EOH subsidiary to divest of Information Services

11th March 2022 By: Tasneem Bulbulia - Senior Contributing Editor Online

JSE-listed EOH’s wholly-owned subsidiary EOH Mthombo has entered into a share purchase agreement (SPA) to dispose of 100% of the issued shares of Hoonar Tekwurks Consulting South Africa (HTCSA), Managed Integrity Evaluation (MIE), Xpert Decision Sytems (XDS) and Zenaptix, collectively referred to as Information Services, to Bachique 842.

The transaction is subject to the fulfilment or waiver, to the extent permissible, of various suspensive conditions.

Information Services provides credit checks, background screening and big data, analytics and technology in South Africa.
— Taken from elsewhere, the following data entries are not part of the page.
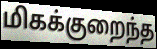
மிகக்குறைந்த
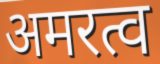
अमरत्व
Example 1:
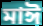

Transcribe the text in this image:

মাঈ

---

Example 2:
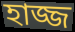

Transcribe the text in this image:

হাজ্জ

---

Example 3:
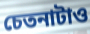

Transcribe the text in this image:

চেতনাটাও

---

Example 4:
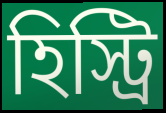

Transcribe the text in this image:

হিস্ট্রি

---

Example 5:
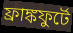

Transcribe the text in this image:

ফ্রাঙ্কফুর্টে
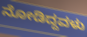
ನೋಡಿದ್ದವಳು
The Information Services platform provides access to a rich pool of data across its business units, allowing it to provide unique insights to clients, EOH states.

It notes that Information Services has evolved over the years from a data provider to a holistic solutions provider for risk mitigation and data analysis tools, with each division focusing on a specific sub-set of data-driven solutions.
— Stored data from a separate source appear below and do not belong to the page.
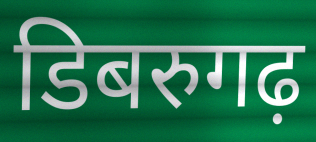
डिबरुगढ़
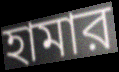
হামার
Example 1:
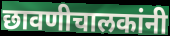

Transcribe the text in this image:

छावणीचालकांनी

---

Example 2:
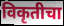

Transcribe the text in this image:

विकृतीचा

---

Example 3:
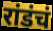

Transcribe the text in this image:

रांडंचं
HTCSA focuses on data engineering and risk management; MIE on background screening and vetting; XDS on credit information bureau; and Zenaptix on software development covering various aspects of big data.

The buyer is a company incorporated under the laws of South Africa and is currently a wholly-owned subsidiary of LR Africa Holdings.

LR Africa Holdings is advised by Lightrock, a global private equity platform.

Since 2007, Lightrock and its predecessors in title have invested in companies that pursue scalable and tech-driven business models around the key impact themes of people, planet, and productivity/tech for good, EOH notes.

The transaction is in line with EOH’s stated strategic intent of disposing of a targeted group of intellectual property companies as part of the group’s deleveraging processes and represents a significant milestone in the implementation of these processes.

The achievement of a more sustainable capital structure will allow the group flexibility to execute its long-term growth strategy.

EOH says it is confident that Lightrock is the right partner to unlock Information Services’ full potential, enabling both future growth and international expansion in its operations.

Subject to the fulfilment or waiver of the suspensive conditions, closing will take place on the last business day of the month in which the last suspensive condition is fulfilled.

The cash consideration payable by the buyer on the closing date will be calculated with reference to an enterprise value of R445-million and shall be an amount equal to the base purchase price of R417-million adjusted for final net debt and working capital benchmarks, certain one-off items and locked box adjustments as at July 31, 2021.

Interest will accrue on the cash consideration from the locked box date up to (and including) the closing date.

The buyer will fund the purchase consideration from equity and third-party debt.

The proceeds of the transaction, net of costs, will assist EOH in creating a more sustainable capital structure and will primarily be applied to reduce debt, it says.